In Telluride, where vacation rentals have long played a recognized role in the tourism economy, STR representation helps the tourism board stay in tune with high, moderate, and low peak seasons and better target marketing on the right demographic and over the right dates, Mallard said.
The Visit Telluride website has an entire page dedicated to aggregating and promoting vacation rentals in the community.
Tigner, who joined the Travel Portland board in May, said “it has been great to bring some insight to the group at Travel Portland about what short-term rentals are, the way we operate, our target market, and measures we use to be good actors in the community,” Tigner said. “Obviously, everyone has heard of the extremely rare instances on the news when something goes wrong at a short-term rental, but they don’t hear about the other million stays where families had a wonderful vacation.”
How to join your local tourism board
Adding an STR seat to your local tourism board may require a concerted effort by your STR community.
In Portland, Oregon, hosts had almost no say in regulations and taxation that the city was imposing on them.
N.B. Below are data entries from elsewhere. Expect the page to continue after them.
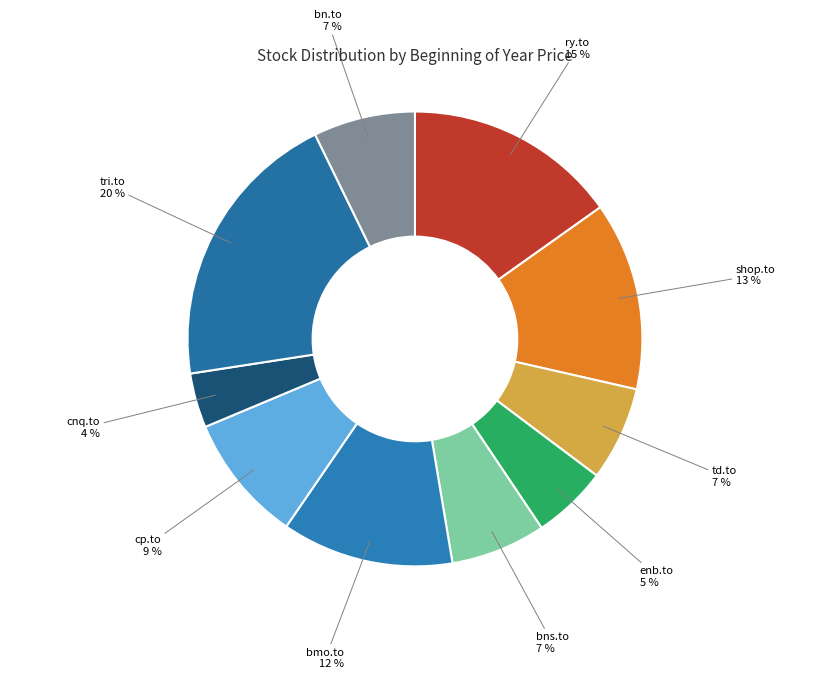

To the nearest percent, what is the average slice percentage?

10%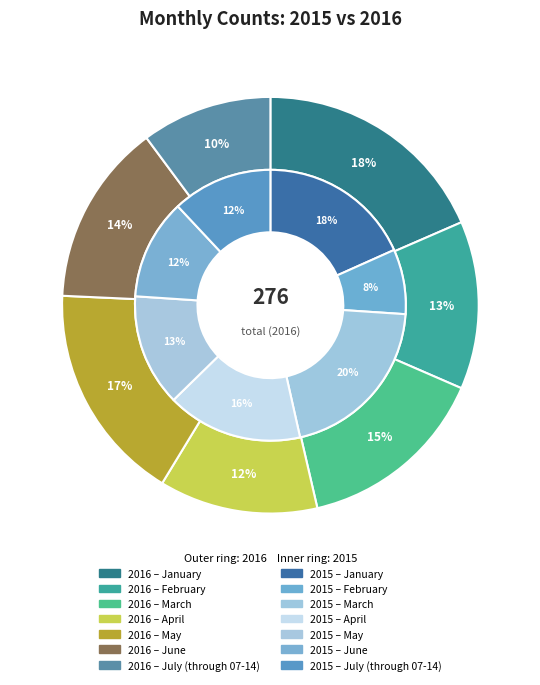

What percentage is the March slice, to the nearest percent?

15%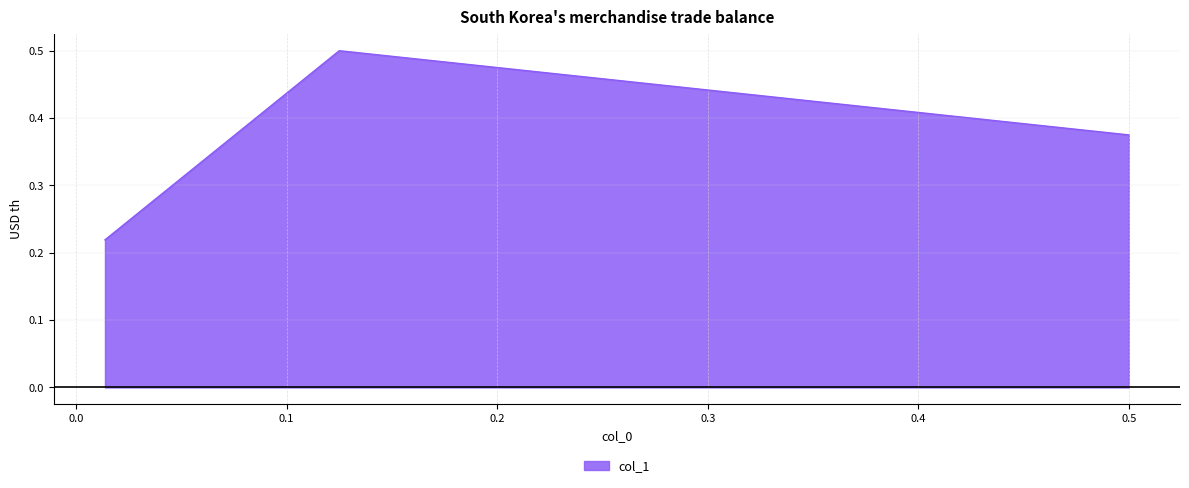

What is the greatest value displayed?

0.5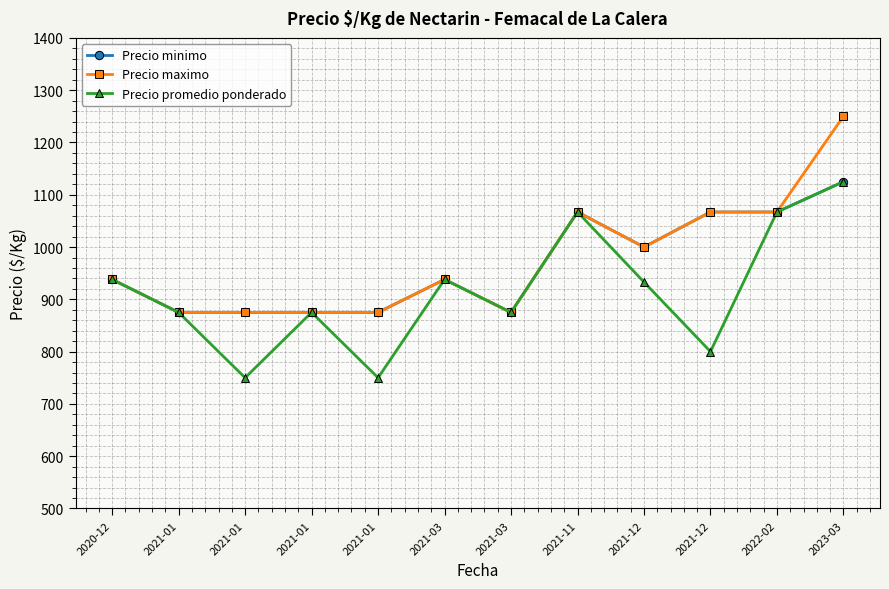

Reading left to right, extract all data points from this chart.

Precio minimo: 2020-12=938	2021-01=875	2021-01=875	2021-01=875	2021-01=875	2021-03=938	2021-03=875	2021-11=1067	2021-12=1000	2021-12=1067	2022-02=1067	2023-03=1125
Precio maximo: 2020-12=938	2021-01=875	2021-01=875	2021-01=875	2021-01=875	2021-03=938	2021-03=875	2021-11=1067	2021-12=1000	2021-12=1067	2022-02=1067	2023-03=1250
Precio promedio ponderado: 2020-12=938	2021-01=875	2021-01=750	2021-01=875	2021-01=750	2021-03=938	2021-03=875	2021-11=1067	2021-12=933	2021-12=800	2022-02=1067	2023-03=1125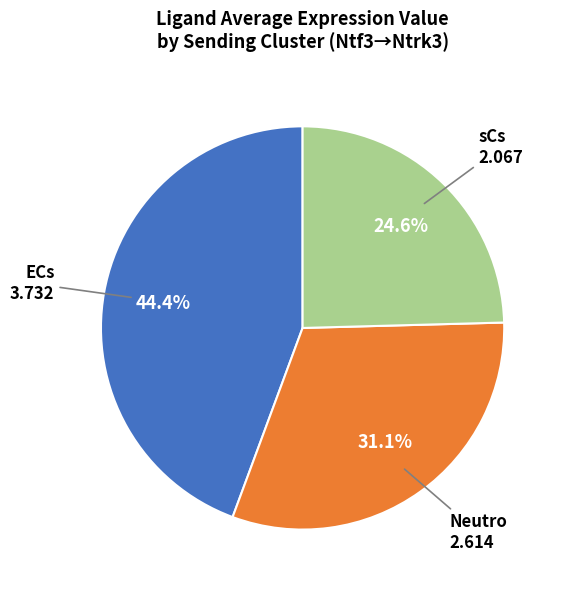

Does any single category account for the majority?

No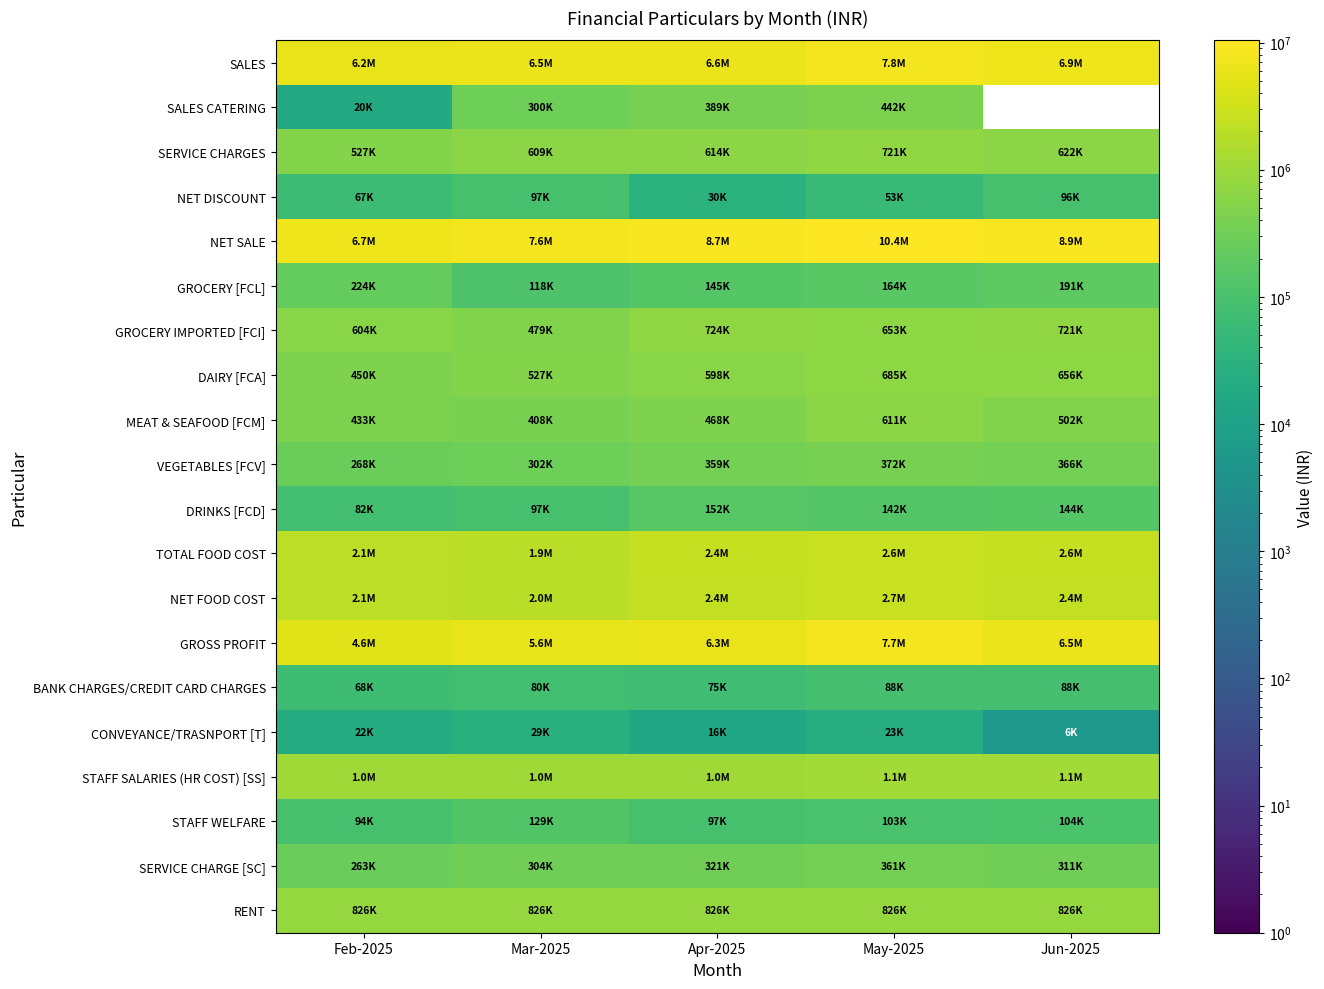

Rank the series at Jun-2025 from lowest to highest value.

SALES CATERING, CONVEYANCE/TRASNPORT [T], BANK CHARGES/CREDIT CARD CHARGES, NET DISCOUNT, STAFF WELFARE, DRINKS [FCD], GROCERY [FCL], SERVICE CHARGE [SC], VEGETABLES [FCV], MEAT & SEAFOOD [FCM], SERVICE CHARGES, DAIRY [FCA], GROCERY IMPORTED [FCI], RENT, STAFF SALARIES (HR COST) [SS], NET FOOD COST, TOTAL FOOD COST, GROSS PROFIT, SALES, NET SALE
In mid-2018, members of Host2Host, a trade association for STR hosts, organized to speak out on new STR fees proposed by the Portland City Council. During their advocacy push, they made a case for adding an STR host to the Travel Portland board. They were able to demonstrate their industry’s economic contribution – especially STRs’ role in fueling Portland’s love affair with eating and buying local, as Portland hosts commonly direct guests to their favorite local establishments.
The STR industry now has two of the 28 seats on that tourism board.
Other strategies include getting involved with your local tourism board, attending events, getting to know board members, and showing your interest in serving. Serve on other boards and organizations that could help you make connections on the tourism board or recommend you for a position.
“Once people know who you are and what you stand for, you get recommended to certain positions through somebody who knows somebody,” Tigner said “That is how it happened for me.”